§ EXCERPT PROVIDED
Efficiently mark contiguous subsets of rows in postgres

Question

I have a Postgres table with several billion rows, and for a machine learning application need to divide it into train and test sets.

I want the test rows to be mostly contiguous by their id column, so would like to randomly select several chunks of 1,000 contiguous rows each and mark them as test rows. I have an index on the id column, so selecting any arbitrary 1,000 contiguous rows is fast:

UPDATE table SET test=true WHERE id BETWEEN 100000 AND 101000;

is very efficient, and uses an index scan as you would expect. Unfortunately as soon as I make the initial id be generated randomly, i.e.

WITH off AS (SELECT ROUND(random()*maxId))
  UPDATE table SET test=true
    WHERE id BETWEEN (SELECT * FROM off LIMIT 1)
                 AND (SELECT * FROM off LIMIT 1)+1000;

The query planner now decides to do a full table scan (much slower).

§ DATA SHOWN
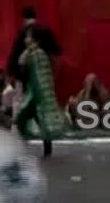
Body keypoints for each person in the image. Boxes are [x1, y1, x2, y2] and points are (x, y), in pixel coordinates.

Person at [15, 28, 66, 158]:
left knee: (22, 118)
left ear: (35, 41)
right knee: (39, 118)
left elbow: (22, 64)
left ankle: (20, 148)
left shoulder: (35, 54)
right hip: (41, 92)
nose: (25, 39)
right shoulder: (41, 53)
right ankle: (45, 147)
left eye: (28, 37)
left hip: (37, 93)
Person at [7, 7, 61, 83]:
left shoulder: (22, 34)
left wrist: (12, 73)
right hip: (46, 75)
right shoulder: (46, 31)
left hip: (29, 78)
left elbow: (15, 56)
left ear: (23, 19)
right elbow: (56, 54)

§ WHAT THIS EXERCISE ASKS
[A] In the Postgres question, what does the query planner do once the starting id is generated randomly?
[B] Pick up the Postgres question after its last sentence and keep writing it.

§ RESPONSES BY TASK
[A] It switches to a full table scan, which is much slower.

[B]
Of course if I only had to do this once, I would just manually generate a random row, no problem. However in the end I want a function that automatically divides into test and train like the one below:

CREATE OR REPLACE FUNCTION test_train_divide(chunkSize integer, proportion real)
RETURNS BOOLEAN
AS $$
DECLARE
maxId INTEGER := (SELECT MAX(id) FROM table);
BEGIN
FOR i IN 1 .. round(maxId*proportion/chunkSize) LOOP
  RAISE NOTICE 'Update call %', i;
  WITH off AS (SELECT ROUND(random()*maxId))
  UPDATE table SET test=true
    WHERE id BETWEEN (SELECT * FROM off LIMIT 1)
                 AND (SELECT * FROM off LIMIT 1)+chunkSize;
END LOOP;
return true;
END;
$$ LANGUAGE plpgsql;

SELECT test_train_divide(1000,0.01);

This works, but is insanely slow! Any pointers?

Update

Here is the schema

    tbl "public.tbl”
  Column   |  Type   | Modifiers 
-----------+---------+-----------
 subid     | integer | 
 id        | bigint  | 
 wordid    | integer | 
 capid     | integer | 
 test      | boolean | 
Indexes:
    “tbl_id_idx" btree (id)

And here are two different query plans, one good (using the index) and one bad:

will=# EXPLAIN UPDATE tbl SET test=true WHERE id BETWEEN 1000000 AND 1001000;

                                            QUERY PLAN                                             
---------------------------------------------------------------------------------------------------
 Update on tbl  (cost=0.57..790.45 rows=1079 width=38)
   ->  Index Scan using tbl_id_idx on tbl  (cost=0.57..790.45 rows=1079 width=38)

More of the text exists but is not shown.